International tax transparency: the need for automatic exchange of information

taxation 6In recent years, the international tax environment has seen an increase in the global drive towards greater financial transparency and the automatic exchange of financial information, which replaces the earlier standard of information exchange on request.

The standard of exchanging information automatically calls on jurisdictions to obtain information from financial institutions and to exchange that information automatically with other jurisdictions on an annual basis to detect, deter and discourage offshore tax abuses.

South Africa plays a leading role in the global movement towards transparency and the exchange of information in tax matters to ensure fairness in the international tax system and to prevent the erosion of the international tax base. To this end, on 8 February 2013, the National Treasury and the South African Revenue Service (SARS) announced that negotiations with the United States of America’s (USA) Department of the Treasury had commenced, with the aim of entering into an inter-governmental agreement in respect of the USA’s Foreign Account Tax Compliance Act (FATCA).

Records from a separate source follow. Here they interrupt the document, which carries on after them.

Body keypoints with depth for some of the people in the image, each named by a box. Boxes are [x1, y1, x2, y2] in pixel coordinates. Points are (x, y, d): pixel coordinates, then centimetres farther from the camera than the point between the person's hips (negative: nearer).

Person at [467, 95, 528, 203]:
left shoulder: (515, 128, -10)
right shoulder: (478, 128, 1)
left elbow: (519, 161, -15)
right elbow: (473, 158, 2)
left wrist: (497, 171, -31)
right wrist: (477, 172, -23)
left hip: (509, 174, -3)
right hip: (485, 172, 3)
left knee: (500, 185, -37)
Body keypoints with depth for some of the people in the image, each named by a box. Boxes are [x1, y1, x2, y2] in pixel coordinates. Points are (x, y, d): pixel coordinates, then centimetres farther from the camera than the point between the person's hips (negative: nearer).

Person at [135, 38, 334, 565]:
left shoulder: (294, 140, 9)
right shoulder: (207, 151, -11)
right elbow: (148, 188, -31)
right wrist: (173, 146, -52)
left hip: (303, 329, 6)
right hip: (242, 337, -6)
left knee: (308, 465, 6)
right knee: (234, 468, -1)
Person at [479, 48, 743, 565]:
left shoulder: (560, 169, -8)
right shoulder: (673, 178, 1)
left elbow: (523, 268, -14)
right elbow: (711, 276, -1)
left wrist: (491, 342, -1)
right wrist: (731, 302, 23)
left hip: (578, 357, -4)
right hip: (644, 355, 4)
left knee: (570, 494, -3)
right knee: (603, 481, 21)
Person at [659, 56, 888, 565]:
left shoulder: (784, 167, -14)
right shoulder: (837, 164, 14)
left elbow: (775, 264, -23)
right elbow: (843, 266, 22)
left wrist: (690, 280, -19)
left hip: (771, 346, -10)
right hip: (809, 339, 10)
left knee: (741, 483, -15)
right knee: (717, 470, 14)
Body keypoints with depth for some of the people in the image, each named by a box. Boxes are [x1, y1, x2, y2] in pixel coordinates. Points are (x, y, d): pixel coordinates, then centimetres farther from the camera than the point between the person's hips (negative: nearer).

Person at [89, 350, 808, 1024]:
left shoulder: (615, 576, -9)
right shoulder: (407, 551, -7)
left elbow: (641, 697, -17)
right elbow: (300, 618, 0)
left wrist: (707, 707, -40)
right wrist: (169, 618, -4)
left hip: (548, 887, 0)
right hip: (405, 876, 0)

By way of background, FATCA is a USA law, enacted in 2010 to combat offshore tax evasion and to recoup much needed revenues. FATCA therefore requires non-USA foreign financial institutions and non-USA non-financial entities to identify and disclose their USA account holders and members or become subject to a new 30% USA withholding tax.

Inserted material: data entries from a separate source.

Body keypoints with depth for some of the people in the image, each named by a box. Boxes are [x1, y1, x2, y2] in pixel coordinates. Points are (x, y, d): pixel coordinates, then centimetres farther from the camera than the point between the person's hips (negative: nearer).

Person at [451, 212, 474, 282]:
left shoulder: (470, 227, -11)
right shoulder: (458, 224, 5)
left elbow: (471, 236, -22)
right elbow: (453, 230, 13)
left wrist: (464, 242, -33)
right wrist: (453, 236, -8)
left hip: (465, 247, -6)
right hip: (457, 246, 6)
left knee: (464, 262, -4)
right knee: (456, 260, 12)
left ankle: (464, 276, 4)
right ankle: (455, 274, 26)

Accordingly, once the inter-governmental agreement is signed into law, the USA Treasury will view South African financial institutions, such as custodial institutions, depository institutions, investment entities and specified insurance companies (unless they present a low risk of being used for evading tax), as being generally compliant with FATCA. Furthermore, once the inter-governmental agreement takes effect, the relevant financial institutions in South Africa will be required to obtain information on USA citizens and to report such information to SARS, which will in turn exchange the information with the USA in accordance with the relevant provisions of the double taxation agreement entered into between South Africa and the USA.

To cater for the automatic exchange of specified information by financial institutions, SARS has proposed a business requirement specification (BRS) which will regulate the systematic and periodic transmission of taxpayer information by the source country to the residence country.

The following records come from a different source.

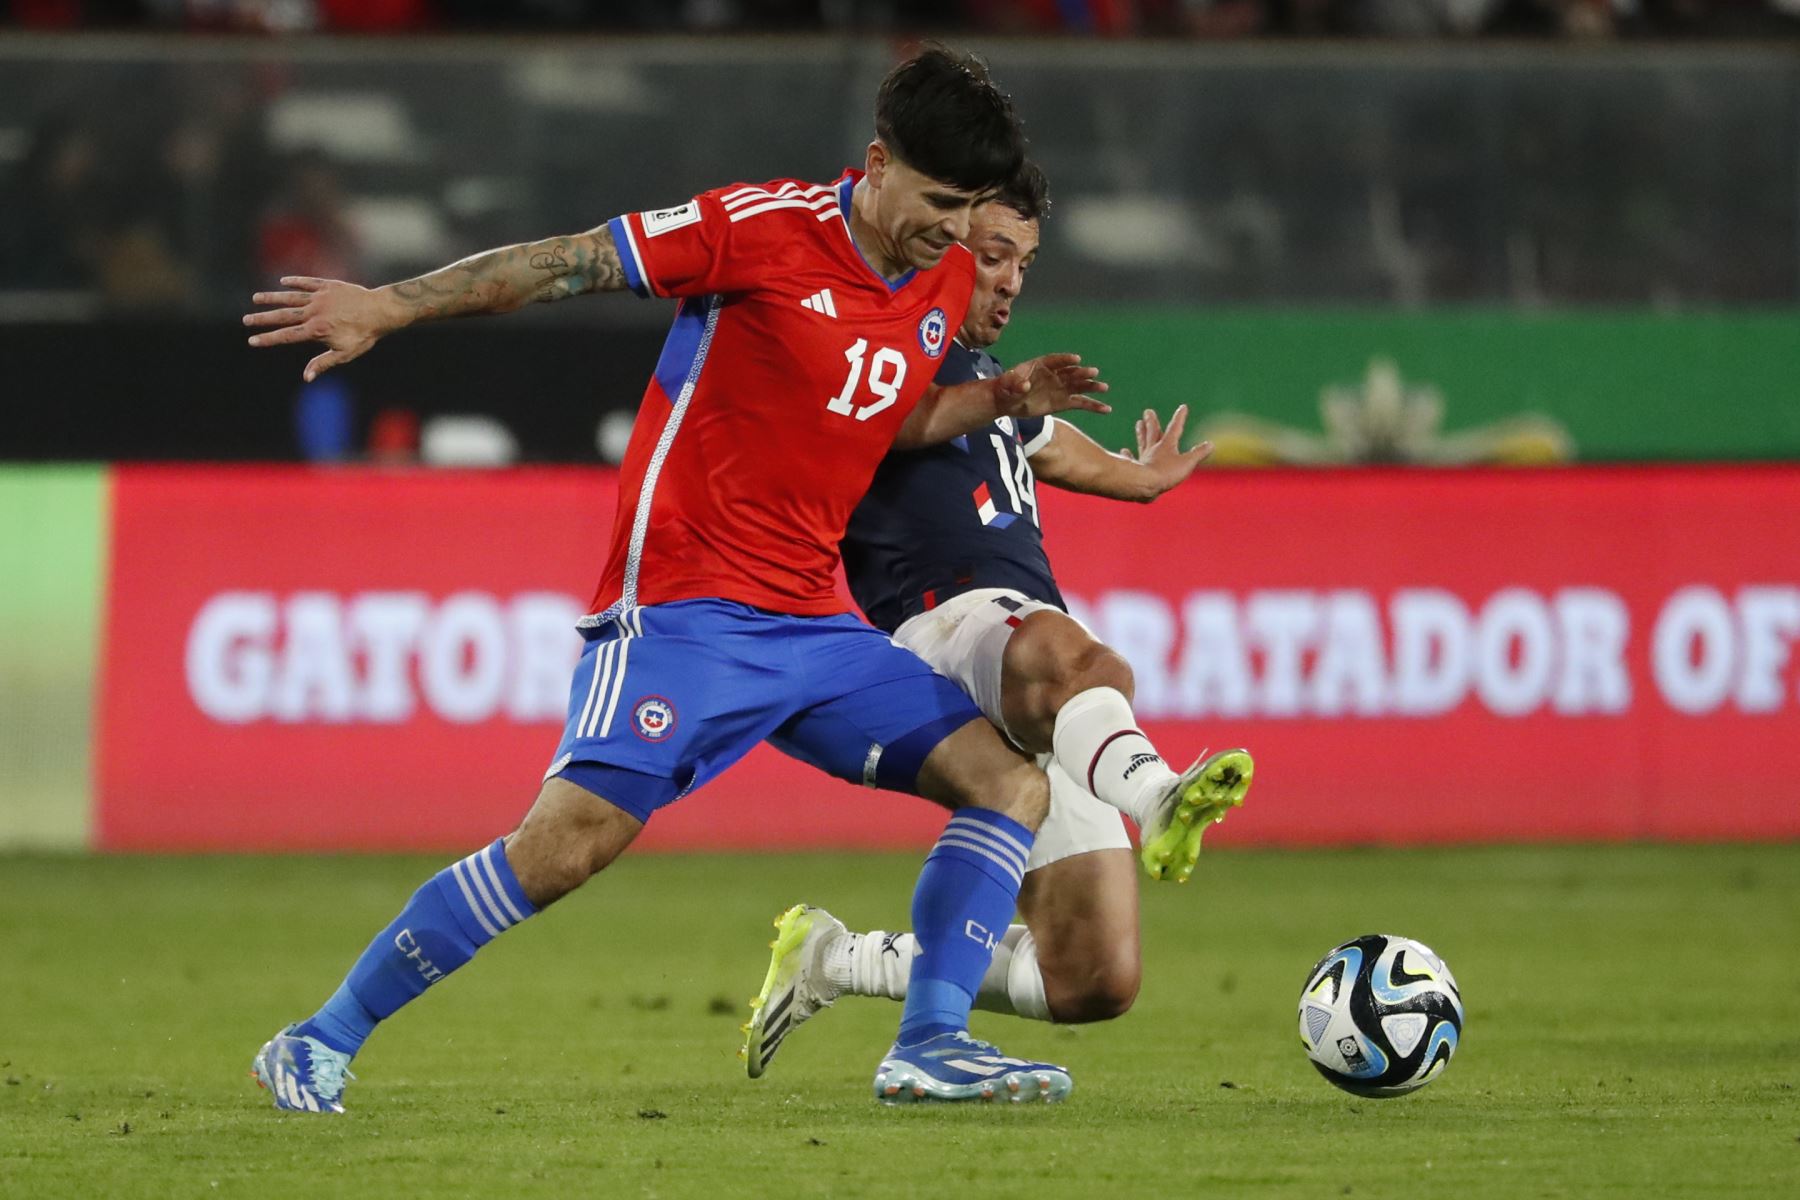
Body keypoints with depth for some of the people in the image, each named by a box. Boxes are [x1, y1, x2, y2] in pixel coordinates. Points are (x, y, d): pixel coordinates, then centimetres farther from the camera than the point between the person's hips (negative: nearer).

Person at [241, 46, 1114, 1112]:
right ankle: (322, 1043, -8)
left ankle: (931, 1048, -3)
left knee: (1013, 785, -3)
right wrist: (386, 307, -11)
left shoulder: (948, 283, 9)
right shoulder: (764, 228, -12)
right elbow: (562, 264, -9)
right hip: (683, 609, -7)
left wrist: (1003, 399, 9)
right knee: (573, 840, -19)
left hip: (810, 622, 7)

To give effect to the requirement to provide information for purposes of FATCA, SARS has published two draft public notices in terms of s26 and s29 of the Tax Administration Act, No. 28 of 2011 (TAA), which requires a return as specified in the BRS, and s30 of the TAA, which requires the record keeping of this information. The closing date for comments to the draft public notices is 6 June 2014.

Although there is a global drive and indeed a global need for the automatic exchange of information, the onus of implementing such a reporting structure lies not so much with the relevant revenue authority but rather with the selected financial institutions as the financial institutions will have to ensure that the mechanism of the reporting process is fully understood and synchronised with its existing reporting requirements.

It will be interesting to see how financial institutions develop the necessary systems and frameworks to facilitate its reporting obligations to mitigate its reputational risk and risk of financial penalties.